12. It seems that in England the practice is similar to the practice prevailing on the Original Side of the Calcutta High Court and on the Original Side of this Court. Of course in England the practice is based on the Rules of the Supreme Court, and the particular rule on which the practice is based is differently worded from the rule of our High Court. Under O. XXXVII, Rule 18, of the Rules of the Supreme Court, 1883, no deposition shall be given in evidence at the hearing or trial of the cause or matter without the consent of the party against whom the same may be offered unless the conditions laid down in that rule are satisfied. So that rule itself contemplates that a deposition has got to be given in evidence, and it is not already evidence merely because the commission has been executed and returned. Further, O. XXXVII, Rule 35, provides for notice having to be given by parties who want to make use of depositions filed or made before issue joined. This also suggests that a party who has obtained evidence on commission has got to make up his mind whether he wishes to make use of the deposition or not and to let the other side know about it in time.
13. I, therefore, hold that, both on the construction of Rule 7 and 8 of O. XXVI of the Civil Procedure Code and also in order to give effect to the long and well-established practice on the Original Side of this Court, the depositions of witnesses taken on commission have got to be tendered as evidence and admitted by the Court as evidence before they become evidence in the case.
14. As regards the second contention of Mr.
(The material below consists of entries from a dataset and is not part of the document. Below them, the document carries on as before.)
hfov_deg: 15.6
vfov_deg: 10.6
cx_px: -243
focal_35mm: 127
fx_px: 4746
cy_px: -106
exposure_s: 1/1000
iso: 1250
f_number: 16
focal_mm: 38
Amin that Mr. Bahadurji is bound to tender the evidence of Gordhandas because he had Gordhandas examined on commission, I do not think there is any force in that contention. No Court can compel a counsel to lead any particular kind of evidence or tender any evidence if he does not wish to do so.
15. Mr. Amin relies on the term of the consent Judge's order. This order provides inter alia: 'And I do by and with such consent further order that the evidence so to be taken on commission be read as evidence in this suit subject to all just exceptions.' Mr. Amin argues that what the parties consented to was that the evidence taken on commission would be read as evidence at the trial. I do not think that that is a correct reading of that order. This is a formal proviso which is inserted in every order made by the Judge in chambers on a summons for commission where he orders the issue of commission. All that it provides is that subject to all just exceptions the evidence taken on commission is to be read as evidence in the suit. One of such just exceptions certainly would be if the evidence is not tendered by either party and if the parties come to the conclusion that it was not worth while tendering that evidence for one reason or another.
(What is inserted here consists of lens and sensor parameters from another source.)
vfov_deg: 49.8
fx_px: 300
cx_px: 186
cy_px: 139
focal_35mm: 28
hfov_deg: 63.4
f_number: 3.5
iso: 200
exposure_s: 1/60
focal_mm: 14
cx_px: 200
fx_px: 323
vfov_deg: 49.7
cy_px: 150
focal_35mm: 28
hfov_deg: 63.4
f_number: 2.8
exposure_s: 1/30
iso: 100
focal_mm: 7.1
16. Finally, Mr. Amin contends that if Mr. Bahadurji does not wish to tender the evidence of Gordhandas, he should be allowed to do so. In my opinion Mr. Amin is entitled to tender the evidence of Gordhandas and make that evidence as part of his own case. There is nothing in O. XXVI, Rule 8, which contemplates that evidence taken under a commission could only be tendered by the party who had the particular witnesses examined on commission. Once the commission is returned and the depositions form: part of the record, it is open to either party to tender those depositions as evidence. As a matter of fact in Kusum Kumari Roy v. Satya Ranjan Das(1) evidence had been taken on commission by the defendant and the plaintiff wanted to take advantage of that evidence without tendering it and without making it part of her case, and Mr. Justice Sale in his judgment specifically refers to this fact in deciding that the plaintiff was not entitled to rely on that evidence, she not having tendered it and made it part of her case.
17. I would, therefore, permit Mr. Amin to tender the evidence of Gordhandas on commission and will decide its admissibility on its merits.